Linear Algebra

What Is a Vector?

A vector is a short list of numbers that tells you both a direction and a size.
Imagine an arrow drawn on a piece of paper: the arrow points somewhere and has a certain length.
In math we write that arrow as a pair ([x, y]) for a flat (2‑D) picture, or as a triple ([x, y, z]) for a 3‑D picture.

• Adding Vectors – Put the tail of one arrow at the tip of another. The new arrow goes from the start of the first to the end of the second.
• Scaling A Vector – Multiply every number by the same amount.

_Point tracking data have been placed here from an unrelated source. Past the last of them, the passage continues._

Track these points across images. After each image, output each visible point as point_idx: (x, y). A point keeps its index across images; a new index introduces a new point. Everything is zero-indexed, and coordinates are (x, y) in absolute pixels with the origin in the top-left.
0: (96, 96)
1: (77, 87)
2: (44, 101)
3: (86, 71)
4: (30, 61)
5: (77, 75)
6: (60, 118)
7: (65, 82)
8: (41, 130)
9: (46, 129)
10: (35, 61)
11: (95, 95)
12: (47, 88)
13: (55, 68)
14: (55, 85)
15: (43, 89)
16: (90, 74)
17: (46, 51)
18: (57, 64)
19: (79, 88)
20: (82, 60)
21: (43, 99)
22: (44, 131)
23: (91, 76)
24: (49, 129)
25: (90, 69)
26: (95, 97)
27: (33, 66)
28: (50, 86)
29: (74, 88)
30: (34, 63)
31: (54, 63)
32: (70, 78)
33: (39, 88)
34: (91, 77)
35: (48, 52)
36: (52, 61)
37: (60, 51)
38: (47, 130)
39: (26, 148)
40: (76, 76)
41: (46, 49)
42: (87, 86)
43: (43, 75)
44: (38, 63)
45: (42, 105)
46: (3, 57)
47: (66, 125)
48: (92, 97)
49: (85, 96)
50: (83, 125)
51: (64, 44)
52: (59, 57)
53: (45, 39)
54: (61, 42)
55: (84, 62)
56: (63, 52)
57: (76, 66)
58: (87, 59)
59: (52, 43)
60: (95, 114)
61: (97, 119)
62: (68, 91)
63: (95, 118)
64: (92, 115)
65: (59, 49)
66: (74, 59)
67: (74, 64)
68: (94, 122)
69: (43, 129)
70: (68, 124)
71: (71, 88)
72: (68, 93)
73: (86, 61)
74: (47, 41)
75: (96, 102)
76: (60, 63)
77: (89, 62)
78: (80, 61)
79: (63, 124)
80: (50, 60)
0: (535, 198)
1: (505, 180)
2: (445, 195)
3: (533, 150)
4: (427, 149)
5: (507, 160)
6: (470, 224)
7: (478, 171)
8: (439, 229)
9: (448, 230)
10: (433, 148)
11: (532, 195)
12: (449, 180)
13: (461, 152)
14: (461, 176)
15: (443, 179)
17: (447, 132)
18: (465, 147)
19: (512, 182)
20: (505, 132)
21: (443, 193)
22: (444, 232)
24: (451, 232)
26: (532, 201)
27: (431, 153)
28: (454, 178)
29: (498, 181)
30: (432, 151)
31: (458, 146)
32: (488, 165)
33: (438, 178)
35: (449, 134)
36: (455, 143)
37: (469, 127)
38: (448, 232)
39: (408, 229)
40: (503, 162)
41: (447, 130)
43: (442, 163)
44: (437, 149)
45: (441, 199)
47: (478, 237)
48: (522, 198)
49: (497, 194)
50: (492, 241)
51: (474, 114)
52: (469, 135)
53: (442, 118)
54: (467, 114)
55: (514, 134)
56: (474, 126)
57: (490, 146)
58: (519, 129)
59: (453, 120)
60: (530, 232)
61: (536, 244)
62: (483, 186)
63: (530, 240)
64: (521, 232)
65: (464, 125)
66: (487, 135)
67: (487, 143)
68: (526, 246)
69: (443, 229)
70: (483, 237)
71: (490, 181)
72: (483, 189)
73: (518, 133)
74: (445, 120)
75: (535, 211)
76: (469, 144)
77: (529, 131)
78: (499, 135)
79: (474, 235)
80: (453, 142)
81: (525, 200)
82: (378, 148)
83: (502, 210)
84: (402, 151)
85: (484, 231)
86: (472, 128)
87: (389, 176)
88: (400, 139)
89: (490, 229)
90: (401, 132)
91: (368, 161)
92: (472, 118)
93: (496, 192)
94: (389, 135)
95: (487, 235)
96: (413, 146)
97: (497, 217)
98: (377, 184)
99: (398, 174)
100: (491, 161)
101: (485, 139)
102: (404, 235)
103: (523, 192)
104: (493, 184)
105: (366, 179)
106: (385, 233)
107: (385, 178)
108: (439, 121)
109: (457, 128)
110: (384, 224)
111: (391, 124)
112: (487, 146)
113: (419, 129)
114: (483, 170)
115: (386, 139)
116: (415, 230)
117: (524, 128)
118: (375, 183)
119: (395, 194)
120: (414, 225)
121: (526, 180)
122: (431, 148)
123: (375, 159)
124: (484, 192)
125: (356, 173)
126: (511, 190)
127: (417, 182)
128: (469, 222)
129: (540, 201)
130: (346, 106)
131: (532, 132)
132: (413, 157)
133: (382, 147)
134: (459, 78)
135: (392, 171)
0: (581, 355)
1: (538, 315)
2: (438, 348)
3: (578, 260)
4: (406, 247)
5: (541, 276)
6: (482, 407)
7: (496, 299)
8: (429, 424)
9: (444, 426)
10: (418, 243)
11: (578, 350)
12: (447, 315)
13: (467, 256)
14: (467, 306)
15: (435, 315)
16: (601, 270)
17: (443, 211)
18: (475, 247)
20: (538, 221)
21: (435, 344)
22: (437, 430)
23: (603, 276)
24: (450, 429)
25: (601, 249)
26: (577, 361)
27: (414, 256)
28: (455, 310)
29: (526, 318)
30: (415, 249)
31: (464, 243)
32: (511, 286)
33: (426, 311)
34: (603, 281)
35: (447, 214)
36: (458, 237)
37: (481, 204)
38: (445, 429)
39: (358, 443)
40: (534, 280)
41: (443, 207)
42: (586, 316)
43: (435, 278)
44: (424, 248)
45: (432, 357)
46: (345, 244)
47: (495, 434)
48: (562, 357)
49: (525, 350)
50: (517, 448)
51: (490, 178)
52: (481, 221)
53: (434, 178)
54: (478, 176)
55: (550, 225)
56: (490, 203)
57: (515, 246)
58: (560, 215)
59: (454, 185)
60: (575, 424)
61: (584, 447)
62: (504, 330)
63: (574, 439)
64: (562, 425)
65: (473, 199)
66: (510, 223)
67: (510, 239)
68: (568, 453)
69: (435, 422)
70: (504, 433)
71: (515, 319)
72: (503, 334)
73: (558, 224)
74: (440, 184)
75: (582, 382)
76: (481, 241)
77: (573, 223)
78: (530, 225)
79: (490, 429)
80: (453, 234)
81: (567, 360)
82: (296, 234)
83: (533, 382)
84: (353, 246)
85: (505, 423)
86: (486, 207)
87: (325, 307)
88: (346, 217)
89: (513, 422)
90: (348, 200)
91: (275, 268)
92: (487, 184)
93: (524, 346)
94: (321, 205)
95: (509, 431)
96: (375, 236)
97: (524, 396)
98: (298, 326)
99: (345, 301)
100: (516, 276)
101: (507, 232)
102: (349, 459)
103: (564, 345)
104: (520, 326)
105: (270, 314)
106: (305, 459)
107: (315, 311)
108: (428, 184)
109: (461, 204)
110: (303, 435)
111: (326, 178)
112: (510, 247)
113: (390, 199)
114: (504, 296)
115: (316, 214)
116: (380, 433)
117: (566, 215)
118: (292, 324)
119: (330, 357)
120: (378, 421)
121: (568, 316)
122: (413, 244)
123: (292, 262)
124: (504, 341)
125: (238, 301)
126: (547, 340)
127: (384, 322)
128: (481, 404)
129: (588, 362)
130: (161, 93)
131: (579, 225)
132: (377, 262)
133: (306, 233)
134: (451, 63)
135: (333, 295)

The arrow gets longer or shorter, but it still points the same way.

Vectors let us describe motion, forces, and many other things that have both size and direction.

Matrices and How They Work

A matrix is a rectangular table of numbers, like a tiny spreadsheet.
Rows go left‑to‑right, columns go top‑to‑bottom.

Adding Matrices

You can add two matrices only when they have the same shape.
Just add the numbers that sit in the same row and column.

Multiplying a Matrix by a Vector

When you multiply a matrix by a vector, you change the vector’s direction and length.
The rule is: each entry of the result comes from one row of the matrix multiplied by the whole vector, then added together.

Matrix‑by‑matrix Multiplication

If you have two matrices, the entry in row i and column j of the product is the sum of the products of matching numbers from row i of the first matrix and column j of the second.
This operation lets us combine several transformations (like rotating then stretching) into one step.

Why Linear Algebra Is Useful

Linear algebra is the language for many real‑world problems.

• Solving Many Equations At Once – Systems of linear equations appear in physics, engineering, and economics.
• Modeling Networks – Traffic flow, social connections, and computer networks can be written as matrices.
• Computer Graphics – Video games and movies use matrices to move, rotate, and scale 3‑D objects on screen.
• Future Topics – The same ideas appear in machine learning, data science, and even quantum physics.

By learning vectors and matrices now, you build a toolbox that will help you understand and create technology, solve puzzles, and explore how the world works.